Wu is confident the University has the resources and commitment to continue meeting a universal need for cybersecurity experts. He is not deterred by the daunting deficiency in workers or the scope of the financial losses internationally. Instead Wu stands on his Christian faith as he pursues his passion to prepare young people who will be ready to bridge that treacherous gab between the convenience of technology and ever-present risks.
State Farm gift sparks new facility
As one of the most high-tech majors on campus, the cybersecurity program needs a cutting-edge space for learning and teaching. Illinois State has provided just that by using a portion of the $3 million State Farm Insurance Companies gift to create a new facility at Julian Hall.
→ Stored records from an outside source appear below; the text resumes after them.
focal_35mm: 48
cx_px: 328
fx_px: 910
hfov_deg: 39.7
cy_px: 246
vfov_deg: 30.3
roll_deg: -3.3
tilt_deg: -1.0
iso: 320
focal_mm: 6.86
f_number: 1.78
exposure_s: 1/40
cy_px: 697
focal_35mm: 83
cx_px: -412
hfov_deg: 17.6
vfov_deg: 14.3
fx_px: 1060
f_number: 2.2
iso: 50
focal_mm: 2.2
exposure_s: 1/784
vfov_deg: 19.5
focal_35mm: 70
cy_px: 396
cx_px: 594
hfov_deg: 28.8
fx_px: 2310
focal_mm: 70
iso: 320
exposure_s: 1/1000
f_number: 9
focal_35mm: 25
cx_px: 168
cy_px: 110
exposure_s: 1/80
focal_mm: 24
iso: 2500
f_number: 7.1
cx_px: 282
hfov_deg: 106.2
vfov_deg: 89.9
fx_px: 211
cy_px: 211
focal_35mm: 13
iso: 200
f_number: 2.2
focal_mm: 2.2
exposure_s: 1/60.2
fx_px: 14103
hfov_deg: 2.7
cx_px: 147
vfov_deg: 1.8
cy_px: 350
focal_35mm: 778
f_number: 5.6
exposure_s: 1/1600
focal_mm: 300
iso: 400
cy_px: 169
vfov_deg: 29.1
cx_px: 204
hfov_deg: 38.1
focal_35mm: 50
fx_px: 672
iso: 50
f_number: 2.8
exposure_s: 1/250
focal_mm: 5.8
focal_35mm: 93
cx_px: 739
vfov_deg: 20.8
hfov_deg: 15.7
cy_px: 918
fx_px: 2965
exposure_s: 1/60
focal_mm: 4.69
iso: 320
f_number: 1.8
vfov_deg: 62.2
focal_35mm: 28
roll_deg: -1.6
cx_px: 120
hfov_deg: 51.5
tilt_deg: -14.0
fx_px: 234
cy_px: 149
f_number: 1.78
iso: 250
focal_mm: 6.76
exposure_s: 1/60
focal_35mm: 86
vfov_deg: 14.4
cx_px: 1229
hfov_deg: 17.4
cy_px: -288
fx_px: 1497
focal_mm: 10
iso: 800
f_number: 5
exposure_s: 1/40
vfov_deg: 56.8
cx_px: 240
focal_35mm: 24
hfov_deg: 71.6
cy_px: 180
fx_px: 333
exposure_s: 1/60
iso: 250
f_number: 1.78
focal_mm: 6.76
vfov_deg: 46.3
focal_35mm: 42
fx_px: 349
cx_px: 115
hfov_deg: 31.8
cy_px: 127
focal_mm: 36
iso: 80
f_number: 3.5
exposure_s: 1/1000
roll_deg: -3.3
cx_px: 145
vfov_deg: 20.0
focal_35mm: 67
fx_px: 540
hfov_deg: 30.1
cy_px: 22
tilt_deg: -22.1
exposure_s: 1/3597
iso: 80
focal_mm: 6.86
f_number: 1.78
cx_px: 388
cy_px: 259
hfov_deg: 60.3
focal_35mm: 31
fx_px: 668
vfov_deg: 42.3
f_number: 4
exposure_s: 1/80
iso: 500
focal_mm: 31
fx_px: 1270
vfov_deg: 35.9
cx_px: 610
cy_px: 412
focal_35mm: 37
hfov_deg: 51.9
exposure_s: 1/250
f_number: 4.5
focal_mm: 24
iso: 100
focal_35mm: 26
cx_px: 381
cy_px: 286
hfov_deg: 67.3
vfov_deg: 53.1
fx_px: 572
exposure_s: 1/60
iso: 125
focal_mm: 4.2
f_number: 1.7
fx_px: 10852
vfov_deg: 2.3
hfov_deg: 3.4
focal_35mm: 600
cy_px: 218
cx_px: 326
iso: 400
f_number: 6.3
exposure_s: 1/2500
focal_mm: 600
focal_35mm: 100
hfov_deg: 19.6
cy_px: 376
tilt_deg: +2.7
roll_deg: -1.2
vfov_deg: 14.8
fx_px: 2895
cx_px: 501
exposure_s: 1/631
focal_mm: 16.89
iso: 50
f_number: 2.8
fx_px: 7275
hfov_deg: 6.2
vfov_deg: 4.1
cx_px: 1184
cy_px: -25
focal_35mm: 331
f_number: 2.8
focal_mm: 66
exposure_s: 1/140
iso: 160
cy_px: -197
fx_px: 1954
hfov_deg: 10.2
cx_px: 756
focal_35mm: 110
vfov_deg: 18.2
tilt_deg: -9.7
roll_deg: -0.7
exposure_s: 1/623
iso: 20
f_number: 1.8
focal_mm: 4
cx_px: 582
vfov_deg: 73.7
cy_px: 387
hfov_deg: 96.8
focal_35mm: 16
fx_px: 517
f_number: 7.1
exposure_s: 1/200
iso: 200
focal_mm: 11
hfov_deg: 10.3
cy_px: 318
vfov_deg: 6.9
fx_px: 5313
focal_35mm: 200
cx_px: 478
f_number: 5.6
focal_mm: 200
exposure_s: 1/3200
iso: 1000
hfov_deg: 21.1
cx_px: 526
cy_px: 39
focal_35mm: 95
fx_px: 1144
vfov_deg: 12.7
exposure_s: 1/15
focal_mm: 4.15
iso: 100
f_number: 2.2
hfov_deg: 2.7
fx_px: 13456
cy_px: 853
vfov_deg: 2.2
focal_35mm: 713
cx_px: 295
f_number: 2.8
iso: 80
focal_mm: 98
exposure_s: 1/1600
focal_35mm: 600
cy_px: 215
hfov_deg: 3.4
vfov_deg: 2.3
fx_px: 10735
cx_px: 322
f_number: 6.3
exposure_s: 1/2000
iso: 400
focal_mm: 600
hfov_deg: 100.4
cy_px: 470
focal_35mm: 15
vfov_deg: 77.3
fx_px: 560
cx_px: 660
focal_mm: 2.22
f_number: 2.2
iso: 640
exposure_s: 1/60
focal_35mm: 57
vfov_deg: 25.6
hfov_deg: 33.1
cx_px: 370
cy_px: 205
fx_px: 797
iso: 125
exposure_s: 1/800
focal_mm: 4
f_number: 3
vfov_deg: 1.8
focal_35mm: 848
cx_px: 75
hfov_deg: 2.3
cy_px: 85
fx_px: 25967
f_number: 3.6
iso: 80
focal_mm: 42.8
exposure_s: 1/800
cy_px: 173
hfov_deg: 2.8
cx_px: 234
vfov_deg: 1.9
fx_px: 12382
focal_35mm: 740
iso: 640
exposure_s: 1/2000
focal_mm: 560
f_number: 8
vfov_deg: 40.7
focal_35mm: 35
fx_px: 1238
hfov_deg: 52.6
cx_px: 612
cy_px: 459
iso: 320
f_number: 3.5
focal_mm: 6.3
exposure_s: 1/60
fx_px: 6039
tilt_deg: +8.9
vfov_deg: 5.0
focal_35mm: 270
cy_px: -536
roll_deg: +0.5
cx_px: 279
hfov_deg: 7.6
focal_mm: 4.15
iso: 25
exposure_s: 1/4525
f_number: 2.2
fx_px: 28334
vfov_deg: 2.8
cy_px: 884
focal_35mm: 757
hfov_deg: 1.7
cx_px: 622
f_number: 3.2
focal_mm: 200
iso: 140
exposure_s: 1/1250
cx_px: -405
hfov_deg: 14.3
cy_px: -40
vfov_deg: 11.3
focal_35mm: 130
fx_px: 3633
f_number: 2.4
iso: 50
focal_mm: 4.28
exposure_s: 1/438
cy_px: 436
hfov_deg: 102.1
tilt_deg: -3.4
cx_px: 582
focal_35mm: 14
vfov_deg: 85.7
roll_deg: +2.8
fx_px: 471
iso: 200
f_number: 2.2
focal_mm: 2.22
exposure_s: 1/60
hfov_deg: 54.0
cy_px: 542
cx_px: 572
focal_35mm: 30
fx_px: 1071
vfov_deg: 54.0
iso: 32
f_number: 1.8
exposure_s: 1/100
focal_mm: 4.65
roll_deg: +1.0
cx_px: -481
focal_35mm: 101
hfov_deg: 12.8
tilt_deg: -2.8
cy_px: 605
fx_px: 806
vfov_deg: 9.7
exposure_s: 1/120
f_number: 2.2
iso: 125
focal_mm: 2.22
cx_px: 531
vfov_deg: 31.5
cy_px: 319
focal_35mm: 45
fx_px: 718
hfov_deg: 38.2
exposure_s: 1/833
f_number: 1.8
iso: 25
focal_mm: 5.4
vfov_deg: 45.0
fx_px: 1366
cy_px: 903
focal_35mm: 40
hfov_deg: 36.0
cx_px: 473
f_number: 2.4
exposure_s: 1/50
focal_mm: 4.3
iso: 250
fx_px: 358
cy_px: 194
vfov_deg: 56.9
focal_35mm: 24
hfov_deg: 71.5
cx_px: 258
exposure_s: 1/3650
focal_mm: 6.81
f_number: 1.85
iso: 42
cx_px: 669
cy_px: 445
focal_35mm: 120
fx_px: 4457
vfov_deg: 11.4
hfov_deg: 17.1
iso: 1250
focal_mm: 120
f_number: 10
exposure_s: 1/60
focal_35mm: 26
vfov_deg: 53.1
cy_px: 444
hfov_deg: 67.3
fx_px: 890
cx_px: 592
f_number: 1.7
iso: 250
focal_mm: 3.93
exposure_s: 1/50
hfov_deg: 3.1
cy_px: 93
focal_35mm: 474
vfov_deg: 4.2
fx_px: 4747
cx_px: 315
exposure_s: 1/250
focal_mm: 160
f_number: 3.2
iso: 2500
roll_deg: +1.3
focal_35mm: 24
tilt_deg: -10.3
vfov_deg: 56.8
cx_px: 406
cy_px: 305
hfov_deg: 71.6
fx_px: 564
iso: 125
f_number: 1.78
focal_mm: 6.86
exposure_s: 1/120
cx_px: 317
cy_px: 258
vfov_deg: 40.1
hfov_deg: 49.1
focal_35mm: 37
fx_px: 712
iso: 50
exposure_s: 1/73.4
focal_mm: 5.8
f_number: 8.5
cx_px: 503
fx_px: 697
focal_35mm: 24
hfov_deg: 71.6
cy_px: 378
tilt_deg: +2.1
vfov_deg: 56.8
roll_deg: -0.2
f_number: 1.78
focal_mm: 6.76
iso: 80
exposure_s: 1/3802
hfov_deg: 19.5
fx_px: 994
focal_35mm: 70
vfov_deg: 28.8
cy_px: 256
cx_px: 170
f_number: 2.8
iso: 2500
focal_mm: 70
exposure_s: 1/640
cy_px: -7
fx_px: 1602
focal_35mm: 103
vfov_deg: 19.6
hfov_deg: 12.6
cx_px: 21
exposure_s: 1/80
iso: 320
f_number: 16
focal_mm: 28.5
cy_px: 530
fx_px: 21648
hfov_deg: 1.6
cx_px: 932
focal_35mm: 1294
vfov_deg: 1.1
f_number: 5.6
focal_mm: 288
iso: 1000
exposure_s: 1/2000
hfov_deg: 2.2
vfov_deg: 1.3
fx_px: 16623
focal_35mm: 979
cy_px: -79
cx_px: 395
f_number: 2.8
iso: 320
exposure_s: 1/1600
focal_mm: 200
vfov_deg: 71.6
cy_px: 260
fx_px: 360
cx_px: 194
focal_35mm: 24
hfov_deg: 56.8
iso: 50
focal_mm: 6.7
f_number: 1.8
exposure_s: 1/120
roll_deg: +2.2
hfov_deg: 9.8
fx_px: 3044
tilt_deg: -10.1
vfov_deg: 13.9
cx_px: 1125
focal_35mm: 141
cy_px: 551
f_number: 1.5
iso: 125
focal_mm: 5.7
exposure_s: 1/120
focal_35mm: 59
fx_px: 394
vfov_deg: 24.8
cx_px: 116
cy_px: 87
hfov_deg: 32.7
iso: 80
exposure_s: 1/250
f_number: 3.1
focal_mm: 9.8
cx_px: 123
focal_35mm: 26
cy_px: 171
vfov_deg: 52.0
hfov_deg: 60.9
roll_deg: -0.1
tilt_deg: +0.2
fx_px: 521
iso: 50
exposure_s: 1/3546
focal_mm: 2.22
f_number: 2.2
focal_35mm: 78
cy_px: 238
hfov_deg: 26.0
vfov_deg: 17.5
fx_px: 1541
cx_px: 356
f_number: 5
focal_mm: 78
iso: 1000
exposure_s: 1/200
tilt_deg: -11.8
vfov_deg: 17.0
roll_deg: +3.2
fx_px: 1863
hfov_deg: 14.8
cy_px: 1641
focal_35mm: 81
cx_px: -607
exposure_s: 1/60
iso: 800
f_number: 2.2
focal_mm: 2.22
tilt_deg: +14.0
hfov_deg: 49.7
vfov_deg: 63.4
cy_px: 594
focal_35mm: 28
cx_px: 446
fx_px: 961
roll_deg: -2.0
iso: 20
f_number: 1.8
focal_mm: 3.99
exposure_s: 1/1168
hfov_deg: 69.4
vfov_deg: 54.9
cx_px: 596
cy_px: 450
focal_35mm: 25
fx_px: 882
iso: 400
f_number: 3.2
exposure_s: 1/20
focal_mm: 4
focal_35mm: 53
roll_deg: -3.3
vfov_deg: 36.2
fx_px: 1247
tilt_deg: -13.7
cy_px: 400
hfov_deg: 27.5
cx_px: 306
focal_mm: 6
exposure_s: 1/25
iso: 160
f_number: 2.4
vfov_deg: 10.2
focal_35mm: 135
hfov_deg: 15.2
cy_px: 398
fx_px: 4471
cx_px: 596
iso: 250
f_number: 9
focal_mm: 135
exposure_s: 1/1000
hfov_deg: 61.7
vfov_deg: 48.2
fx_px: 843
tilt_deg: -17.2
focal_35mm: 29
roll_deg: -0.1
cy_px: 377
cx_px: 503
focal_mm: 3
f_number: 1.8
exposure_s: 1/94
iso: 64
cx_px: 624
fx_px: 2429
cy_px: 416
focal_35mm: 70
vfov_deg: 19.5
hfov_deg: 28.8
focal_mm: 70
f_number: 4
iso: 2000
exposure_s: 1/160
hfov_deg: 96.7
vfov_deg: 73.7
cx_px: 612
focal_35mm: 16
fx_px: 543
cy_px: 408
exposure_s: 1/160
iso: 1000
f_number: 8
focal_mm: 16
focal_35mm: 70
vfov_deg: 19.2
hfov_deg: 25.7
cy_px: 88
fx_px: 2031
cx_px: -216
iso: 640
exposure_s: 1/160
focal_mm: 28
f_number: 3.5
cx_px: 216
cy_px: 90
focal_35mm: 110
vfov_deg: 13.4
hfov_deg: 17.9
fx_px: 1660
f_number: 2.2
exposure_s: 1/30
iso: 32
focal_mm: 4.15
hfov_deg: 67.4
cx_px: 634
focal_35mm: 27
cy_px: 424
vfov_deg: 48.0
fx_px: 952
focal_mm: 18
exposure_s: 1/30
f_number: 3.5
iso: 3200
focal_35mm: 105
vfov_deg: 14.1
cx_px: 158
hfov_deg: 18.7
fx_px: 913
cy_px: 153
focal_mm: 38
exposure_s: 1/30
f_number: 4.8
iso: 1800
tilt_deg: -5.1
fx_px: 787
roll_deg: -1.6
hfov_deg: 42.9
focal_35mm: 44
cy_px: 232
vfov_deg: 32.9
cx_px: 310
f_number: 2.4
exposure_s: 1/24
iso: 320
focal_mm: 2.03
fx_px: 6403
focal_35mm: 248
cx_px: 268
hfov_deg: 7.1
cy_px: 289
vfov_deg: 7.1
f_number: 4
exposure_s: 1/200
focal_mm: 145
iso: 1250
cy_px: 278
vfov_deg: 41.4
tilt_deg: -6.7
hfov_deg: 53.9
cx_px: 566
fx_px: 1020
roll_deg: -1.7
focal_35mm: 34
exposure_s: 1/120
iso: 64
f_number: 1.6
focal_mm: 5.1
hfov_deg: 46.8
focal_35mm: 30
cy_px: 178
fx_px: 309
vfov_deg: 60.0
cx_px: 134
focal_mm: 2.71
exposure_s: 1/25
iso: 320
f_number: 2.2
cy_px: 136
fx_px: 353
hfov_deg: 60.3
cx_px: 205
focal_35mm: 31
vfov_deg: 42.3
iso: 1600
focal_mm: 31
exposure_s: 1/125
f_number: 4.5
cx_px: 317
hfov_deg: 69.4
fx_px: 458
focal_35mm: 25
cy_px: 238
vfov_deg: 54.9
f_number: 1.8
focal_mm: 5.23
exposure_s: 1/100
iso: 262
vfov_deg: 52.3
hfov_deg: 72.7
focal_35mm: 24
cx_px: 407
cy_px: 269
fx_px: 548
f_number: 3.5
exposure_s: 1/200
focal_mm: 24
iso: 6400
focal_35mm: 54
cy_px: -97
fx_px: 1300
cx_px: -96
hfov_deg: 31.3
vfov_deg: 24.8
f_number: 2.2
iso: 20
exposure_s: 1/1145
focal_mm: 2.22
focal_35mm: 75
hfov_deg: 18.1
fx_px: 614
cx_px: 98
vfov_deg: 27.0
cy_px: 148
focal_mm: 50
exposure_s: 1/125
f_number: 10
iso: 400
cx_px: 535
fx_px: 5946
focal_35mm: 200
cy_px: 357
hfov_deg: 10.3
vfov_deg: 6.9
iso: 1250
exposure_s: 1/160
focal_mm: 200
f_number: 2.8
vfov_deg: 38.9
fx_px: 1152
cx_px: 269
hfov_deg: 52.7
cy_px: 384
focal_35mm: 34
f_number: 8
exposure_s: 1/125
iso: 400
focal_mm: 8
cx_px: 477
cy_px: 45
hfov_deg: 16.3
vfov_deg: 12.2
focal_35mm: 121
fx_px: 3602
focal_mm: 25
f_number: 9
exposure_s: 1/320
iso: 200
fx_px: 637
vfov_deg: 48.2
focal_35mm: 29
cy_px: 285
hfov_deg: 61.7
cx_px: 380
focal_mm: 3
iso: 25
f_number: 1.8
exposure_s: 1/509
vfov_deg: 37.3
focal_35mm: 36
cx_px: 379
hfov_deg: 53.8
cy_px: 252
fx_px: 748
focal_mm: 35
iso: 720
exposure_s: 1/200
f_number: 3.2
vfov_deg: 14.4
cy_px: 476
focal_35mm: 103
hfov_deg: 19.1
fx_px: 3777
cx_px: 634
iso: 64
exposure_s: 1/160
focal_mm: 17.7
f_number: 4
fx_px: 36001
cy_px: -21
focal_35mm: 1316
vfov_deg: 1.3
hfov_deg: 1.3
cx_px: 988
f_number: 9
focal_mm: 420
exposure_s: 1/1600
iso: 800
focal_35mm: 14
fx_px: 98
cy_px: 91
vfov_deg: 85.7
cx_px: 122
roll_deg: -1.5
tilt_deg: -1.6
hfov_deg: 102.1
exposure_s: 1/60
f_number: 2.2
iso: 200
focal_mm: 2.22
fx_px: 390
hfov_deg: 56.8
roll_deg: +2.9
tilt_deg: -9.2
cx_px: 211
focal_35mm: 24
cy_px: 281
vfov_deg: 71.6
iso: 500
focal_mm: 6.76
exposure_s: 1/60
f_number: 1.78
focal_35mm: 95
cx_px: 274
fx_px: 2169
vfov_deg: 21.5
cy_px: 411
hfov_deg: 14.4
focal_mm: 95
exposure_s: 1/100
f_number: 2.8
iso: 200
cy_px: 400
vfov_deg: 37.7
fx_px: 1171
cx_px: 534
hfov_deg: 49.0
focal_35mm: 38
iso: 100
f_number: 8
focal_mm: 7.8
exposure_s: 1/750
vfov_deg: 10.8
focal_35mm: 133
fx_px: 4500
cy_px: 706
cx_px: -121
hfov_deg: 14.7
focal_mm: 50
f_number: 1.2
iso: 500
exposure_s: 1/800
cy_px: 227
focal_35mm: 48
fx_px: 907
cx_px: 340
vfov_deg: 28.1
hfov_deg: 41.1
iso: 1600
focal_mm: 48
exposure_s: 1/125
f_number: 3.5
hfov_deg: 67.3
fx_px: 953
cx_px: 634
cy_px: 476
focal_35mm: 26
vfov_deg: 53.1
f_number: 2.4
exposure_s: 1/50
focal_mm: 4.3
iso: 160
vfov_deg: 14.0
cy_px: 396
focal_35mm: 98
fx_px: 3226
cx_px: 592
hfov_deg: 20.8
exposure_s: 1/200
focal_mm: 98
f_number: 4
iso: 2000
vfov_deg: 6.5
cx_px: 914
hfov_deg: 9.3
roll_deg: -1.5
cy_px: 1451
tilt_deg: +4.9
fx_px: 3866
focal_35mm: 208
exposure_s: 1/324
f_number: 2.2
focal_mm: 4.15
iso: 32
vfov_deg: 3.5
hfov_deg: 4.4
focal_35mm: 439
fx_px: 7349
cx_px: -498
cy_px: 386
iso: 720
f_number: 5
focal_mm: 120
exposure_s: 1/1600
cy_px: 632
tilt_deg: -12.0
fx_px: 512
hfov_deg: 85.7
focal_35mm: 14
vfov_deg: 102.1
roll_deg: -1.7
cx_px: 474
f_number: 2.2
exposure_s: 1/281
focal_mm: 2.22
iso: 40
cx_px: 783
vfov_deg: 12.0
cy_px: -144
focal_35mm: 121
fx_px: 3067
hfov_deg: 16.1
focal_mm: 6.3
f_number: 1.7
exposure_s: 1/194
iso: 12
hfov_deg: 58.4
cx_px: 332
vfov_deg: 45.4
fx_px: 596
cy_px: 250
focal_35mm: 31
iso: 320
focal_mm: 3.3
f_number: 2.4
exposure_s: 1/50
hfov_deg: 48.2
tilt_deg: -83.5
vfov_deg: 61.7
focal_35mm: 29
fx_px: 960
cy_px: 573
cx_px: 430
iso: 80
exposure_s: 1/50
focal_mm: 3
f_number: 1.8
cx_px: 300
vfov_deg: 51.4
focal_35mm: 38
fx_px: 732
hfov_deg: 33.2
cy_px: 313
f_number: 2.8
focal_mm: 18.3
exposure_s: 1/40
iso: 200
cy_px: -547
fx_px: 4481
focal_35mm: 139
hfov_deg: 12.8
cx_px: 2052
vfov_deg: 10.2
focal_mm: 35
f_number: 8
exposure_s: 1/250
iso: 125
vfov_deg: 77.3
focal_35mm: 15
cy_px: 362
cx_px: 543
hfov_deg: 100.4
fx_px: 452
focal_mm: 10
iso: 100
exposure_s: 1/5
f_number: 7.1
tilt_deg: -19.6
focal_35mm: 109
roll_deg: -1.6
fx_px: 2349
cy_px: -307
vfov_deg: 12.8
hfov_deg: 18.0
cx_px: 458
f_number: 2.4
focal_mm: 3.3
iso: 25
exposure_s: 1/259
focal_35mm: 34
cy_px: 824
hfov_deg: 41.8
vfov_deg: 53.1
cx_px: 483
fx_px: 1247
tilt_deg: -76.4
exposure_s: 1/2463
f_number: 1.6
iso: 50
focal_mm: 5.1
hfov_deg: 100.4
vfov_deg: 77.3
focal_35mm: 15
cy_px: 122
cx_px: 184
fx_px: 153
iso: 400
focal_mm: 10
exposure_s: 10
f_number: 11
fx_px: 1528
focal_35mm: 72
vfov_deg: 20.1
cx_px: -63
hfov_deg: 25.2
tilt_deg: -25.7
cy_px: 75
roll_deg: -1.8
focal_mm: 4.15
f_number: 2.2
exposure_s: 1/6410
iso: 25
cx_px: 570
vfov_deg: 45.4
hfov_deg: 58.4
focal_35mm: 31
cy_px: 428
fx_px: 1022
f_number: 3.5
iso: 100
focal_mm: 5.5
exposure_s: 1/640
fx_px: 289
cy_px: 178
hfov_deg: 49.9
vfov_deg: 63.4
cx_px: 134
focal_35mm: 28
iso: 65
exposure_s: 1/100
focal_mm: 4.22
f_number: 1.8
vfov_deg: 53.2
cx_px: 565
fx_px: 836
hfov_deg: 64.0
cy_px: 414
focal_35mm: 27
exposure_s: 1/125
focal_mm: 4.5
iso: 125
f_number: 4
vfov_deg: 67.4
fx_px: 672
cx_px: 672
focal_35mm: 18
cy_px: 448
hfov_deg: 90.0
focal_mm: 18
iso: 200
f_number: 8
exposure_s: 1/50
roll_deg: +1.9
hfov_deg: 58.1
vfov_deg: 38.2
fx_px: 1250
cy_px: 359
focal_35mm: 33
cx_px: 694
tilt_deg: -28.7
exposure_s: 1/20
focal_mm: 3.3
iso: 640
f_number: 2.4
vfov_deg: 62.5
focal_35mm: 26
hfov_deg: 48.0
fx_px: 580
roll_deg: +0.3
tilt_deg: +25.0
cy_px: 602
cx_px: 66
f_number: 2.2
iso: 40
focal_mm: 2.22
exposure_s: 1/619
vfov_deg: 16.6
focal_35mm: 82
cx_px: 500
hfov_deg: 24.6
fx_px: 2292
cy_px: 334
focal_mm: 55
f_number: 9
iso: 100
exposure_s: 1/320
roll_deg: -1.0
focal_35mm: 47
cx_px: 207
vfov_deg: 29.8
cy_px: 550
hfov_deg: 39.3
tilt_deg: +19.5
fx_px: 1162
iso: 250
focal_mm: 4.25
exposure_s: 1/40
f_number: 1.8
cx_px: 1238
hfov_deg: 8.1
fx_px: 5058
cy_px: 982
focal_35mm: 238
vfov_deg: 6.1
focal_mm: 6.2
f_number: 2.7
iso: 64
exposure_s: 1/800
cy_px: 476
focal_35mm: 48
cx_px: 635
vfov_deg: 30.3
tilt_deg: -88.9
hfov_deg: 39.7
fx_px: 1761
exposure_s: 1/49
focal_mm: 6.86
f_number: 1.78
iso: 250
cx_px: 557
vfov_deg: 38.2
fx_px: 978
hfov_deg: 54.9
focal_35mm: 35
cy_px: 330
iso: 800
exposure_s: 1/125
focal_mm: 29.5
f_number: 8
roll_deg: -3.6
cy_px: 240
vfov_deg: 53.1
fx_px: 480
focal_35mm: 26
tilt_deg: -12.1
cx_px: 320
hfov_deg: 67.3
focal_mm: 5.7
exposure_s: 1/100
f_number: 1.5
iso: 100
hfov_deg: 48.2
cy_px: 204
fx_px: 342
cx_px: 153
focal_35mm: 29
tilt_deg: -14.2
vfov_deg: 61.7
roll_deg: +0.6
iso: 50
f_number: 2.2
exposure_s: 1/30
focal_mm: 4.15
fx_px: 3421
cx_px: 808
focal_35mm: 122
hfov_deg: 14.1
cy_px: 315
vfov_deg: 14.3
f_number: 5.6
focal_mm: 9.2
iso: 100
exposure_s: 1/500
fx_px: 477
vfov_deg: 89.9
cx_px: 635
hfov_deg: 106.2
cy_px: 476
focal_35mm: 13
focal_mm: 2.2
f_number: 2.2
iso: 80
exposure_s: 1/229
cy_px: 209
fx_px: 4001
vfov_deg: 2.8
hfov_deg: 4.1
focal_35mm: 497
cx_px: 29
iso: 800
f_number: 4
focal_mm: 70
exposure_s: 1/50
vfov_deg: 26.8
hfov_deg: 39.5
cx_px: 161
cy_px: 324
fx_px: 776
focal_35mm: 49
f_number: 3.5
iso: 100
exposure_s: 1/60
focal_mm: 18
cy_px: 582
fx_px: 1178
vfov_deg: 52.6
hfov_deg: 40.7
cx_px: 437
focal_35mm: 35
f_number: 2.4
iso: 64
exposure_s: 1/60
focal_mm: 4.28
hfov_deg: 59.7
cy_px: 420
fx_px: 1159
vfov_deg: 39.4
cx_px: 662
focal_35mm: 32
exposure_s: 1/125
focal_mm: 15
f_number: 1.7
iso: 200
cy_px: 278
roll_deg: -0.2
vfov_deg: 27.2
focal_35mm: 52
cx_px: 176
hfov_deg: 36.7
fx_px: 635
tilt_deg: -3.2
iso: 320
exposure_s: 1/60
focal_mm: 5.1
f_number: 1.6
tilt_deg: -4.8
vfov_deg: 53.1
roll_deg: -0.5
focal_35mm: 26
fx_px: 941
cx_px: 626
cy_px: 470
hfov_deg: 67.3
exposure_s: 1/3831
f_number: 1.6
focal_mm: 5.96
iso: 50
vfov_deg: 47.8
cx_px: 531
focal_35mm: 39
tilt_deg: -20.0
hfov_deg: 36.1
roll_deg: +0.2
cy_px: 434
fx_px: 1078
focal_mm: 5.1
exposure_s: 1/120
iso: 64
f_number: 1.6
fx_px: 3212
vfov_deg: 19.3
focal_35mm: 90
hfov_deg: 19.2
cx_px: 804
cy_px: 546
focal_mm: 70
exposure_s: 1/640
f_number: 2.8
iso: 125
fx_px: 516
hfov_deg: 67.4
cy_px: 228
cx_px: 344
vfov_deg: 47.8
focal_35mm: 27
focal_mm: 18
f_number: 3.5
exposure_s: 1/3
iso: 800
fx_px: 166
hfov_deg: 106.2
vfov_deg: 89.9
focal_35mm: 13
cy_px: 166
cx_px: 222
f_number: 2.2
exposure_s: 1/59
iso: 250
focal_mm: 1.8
Classes that were scattered throughout Old Union previously are now consolidated in 26,000 gross square feet that had been a parking lot. The $6 million project that was completed in May provides three classrooms with moveable partitions, two smart rooms for collaboration, an additional conference room, restrooms, and a lobby.
Converting a parking garage into academic space was challenging work that consisted of demolishing the entire parking level. The facility was built in time for the semester’s start and students returning to in-person classes in August.
“Many students are still amazed we have such a space,” said Wu said. “Thanks to State Farm, we had part of the funding for a new facility.”
Both faculty and students are thrilled to be teaching and learning in the space with telecommunications data systems, monitors, and projectors. “This new facility provides the latest technologies and space to train our cybersecurity workforce of very demanded skills,” Wu said. “This facility also provides our program in outreach to support external units like Bloomington-Normal STEM Club (BNSTEM) to have activities at ISU here.”
He is grateful, noting the program now has the physical resources to continue its growth and meet the challenges of educating future cybersecurity professionals.